_Record set:_
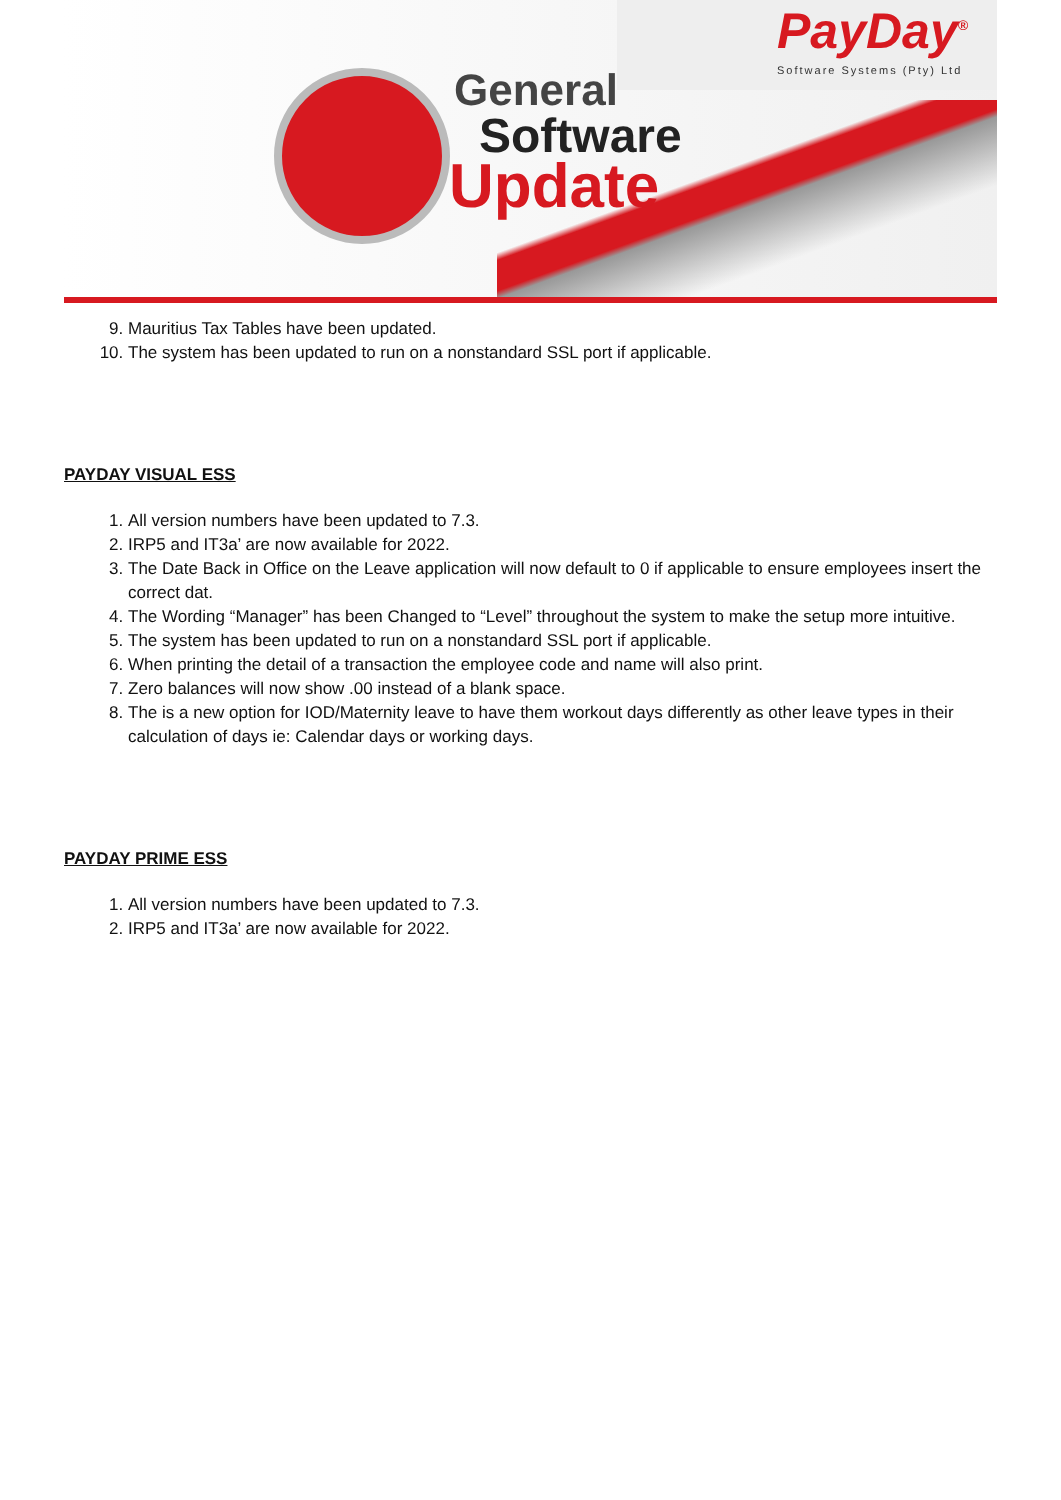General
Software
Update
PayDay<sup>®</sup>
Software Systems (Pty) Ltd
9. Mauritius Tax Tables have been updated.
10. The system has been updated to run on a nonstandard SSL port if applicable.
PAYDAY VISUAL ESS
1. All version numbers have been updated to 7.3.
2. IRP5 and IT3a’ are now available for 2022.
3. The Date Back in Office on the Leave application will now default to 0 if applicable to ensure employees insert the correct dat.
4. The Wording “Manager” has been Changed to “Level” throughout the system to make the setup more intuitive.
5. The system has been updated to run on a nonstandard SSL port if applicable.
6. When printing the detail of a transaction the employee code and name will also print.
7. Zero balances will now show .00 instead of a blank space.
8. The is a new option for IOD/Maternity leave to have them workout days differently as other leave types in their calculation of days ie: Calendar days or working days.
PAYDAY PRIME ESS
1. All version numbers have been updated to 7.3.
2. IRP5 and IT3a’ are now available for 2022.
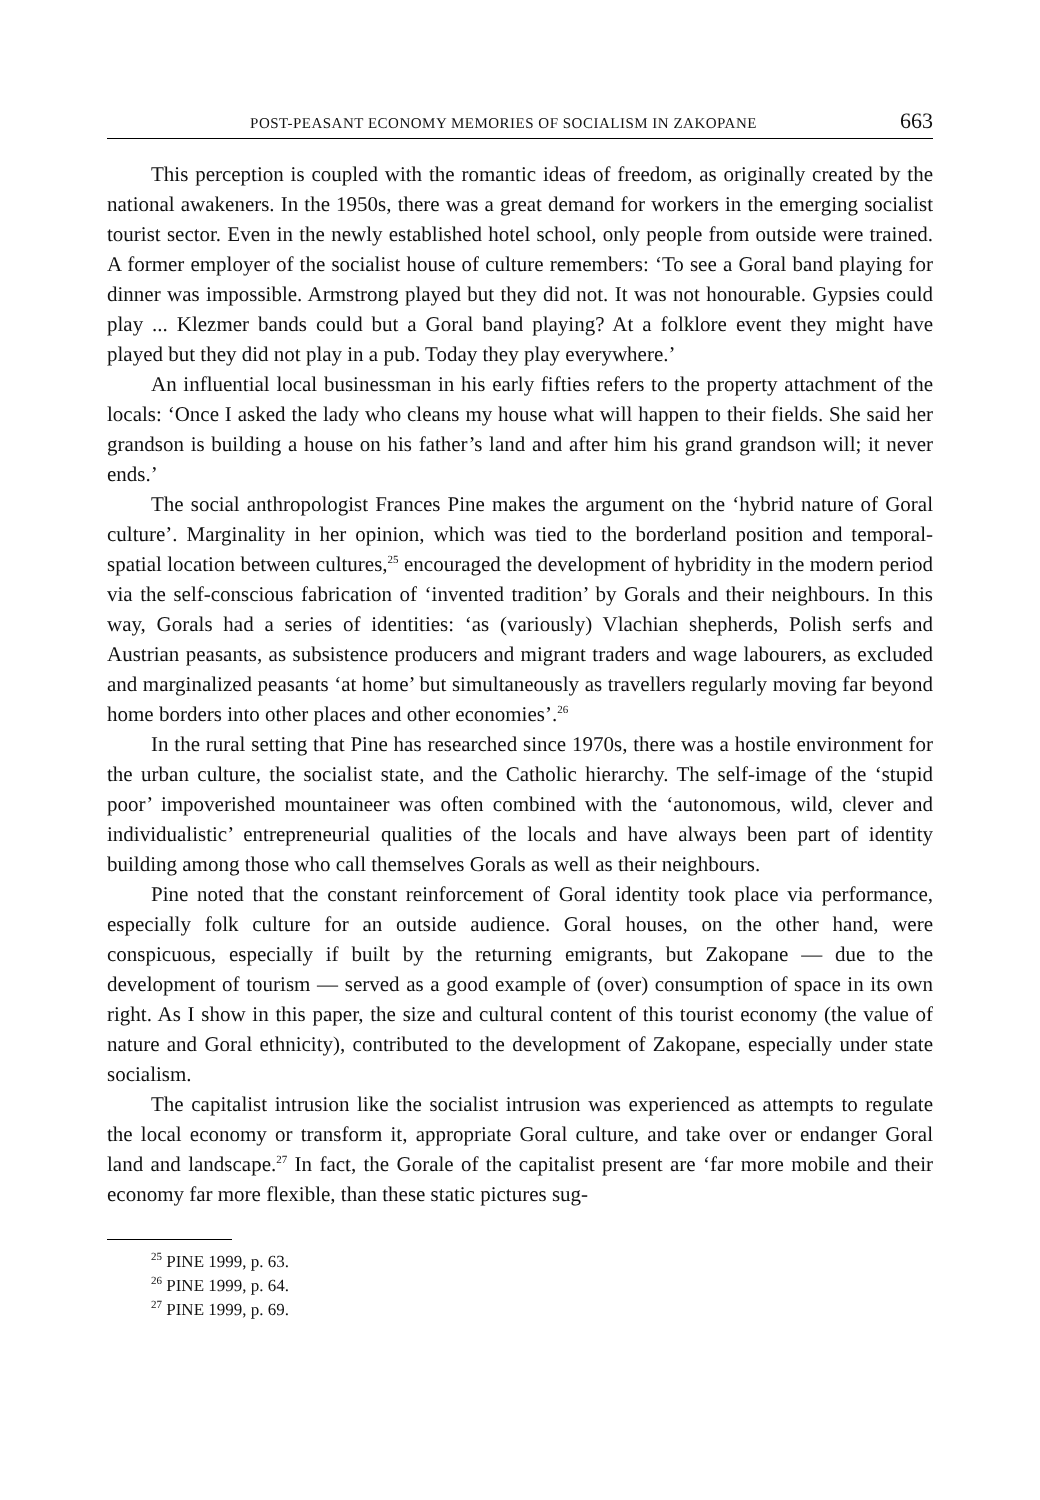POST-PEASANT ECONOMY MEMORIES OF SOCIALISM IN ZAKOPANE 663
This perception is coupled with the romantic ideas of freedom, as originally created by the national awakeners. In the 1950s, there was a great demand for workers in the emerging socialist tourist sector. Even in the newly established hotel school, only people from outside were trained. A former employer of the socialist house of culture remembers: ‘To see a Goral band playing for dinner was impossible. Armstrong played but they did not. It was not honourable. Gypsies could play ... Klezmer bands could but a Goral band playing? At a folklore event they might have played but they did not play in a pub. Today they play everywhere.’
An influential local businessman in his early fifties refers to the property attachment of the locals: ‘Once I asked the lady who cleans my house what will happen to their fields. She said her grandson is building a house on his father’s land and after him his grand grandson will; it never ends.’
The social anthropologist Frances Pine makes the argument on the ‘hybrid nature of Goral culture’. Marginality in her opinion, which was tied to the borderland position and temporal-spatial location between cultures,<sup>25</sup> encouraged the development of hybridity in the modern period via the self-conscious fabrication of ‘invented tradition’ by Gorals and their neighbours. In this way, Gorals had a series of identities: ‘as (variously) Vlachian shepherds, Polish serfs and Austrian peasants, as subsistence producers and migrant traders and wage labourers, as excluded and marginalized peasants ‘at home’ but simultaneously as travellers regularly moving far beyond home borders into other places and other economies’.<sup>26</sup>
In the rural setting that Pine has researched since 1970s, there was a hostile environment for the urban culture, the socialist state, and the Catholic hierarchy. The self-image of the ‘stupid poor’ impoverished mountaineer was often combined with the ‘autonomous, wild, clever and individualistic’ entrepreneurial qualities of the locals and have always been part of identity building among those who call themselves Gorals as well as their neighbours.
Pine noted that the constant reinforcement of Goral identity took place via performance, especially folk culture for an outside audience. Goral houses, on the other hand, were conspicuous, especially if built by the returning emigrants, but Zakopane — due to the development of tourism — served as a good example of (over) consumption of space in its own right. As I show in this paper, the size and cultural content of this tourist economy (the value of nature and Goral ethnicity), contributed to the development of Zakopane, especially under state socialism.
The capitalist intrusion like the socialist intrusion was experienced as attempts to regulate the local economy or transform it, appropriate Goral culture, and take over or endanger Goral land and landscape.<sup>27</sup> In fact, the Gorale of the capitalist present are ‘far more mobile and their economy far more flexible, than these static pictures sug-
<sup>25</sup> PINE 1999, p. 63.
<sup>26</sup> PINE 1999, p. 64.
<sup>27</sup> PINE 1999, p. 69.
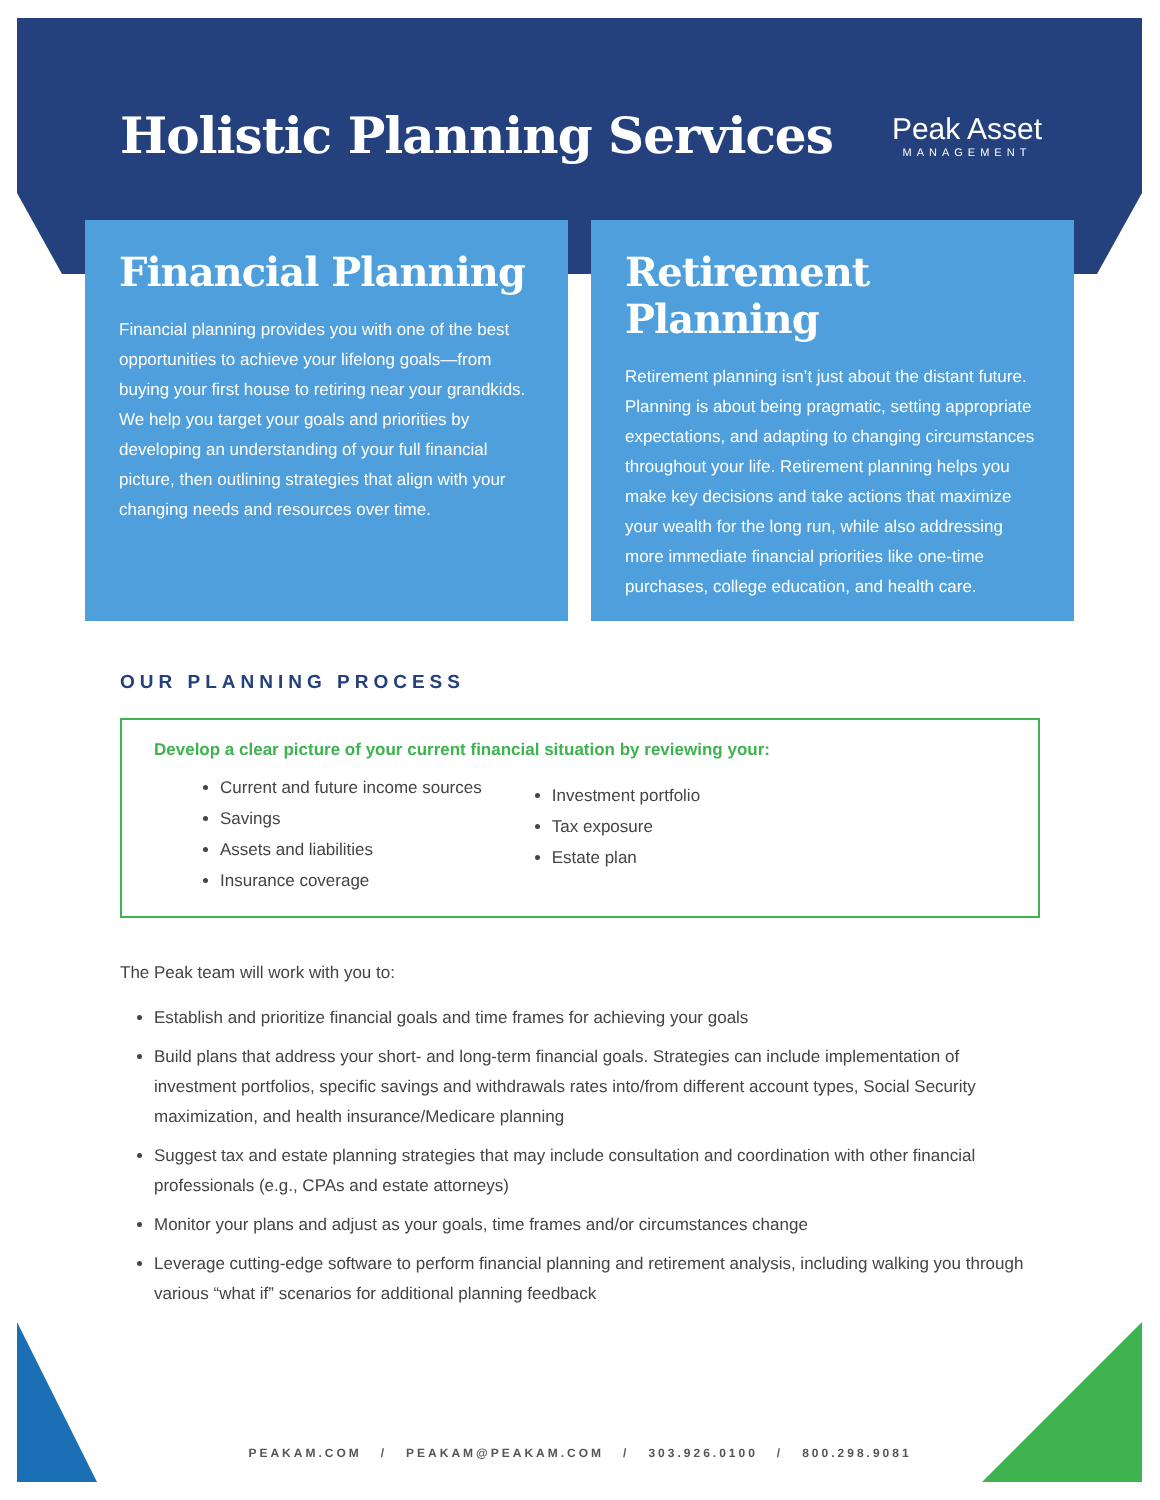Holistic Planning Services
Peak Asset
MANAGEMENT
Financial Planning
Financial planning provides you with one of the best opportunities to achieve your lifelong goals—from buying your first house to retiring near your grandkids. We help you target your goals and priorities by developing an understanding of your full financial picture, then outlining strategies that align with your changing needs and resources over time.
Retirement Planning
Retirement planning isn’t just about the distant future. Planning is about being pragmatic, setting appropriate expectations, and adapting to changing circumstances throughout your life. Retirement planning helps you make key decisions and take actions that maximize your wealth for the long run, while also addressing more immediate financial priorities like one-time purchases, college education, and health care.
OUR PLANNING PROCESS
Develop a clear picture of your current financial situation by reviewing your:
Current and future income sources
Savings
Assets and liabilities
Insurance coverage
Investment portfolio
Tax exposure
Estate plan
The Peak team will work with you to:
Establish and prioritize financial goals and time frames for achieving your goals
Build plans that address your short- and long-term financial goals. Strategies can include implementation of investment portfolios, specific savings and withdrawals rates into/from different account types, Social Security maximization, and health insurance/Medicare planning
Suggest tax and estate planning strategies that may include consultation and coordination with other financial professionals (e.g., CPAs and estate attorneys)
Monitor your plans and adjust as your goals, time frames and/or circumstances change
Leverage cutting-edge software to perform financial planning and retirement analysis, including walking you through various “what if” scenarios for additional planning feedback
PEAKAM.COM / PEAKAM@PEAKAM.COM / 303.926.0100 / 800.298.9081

_Activity:_
Using the entries above, repeat only the lines from the one containing "PAYDAY VISUAL ESS" through the one containing "3. The Date", end lines included.

_Expected output:_
PAYDAY VISUAL ESS
1. All version numbers have been updated to 7.3.
2. IRP5 and IT3a’ are now available for 2022.
3. The Date Back in Office on the Leave application will now default to 0 if applicable to ensure employees insert the correct dat.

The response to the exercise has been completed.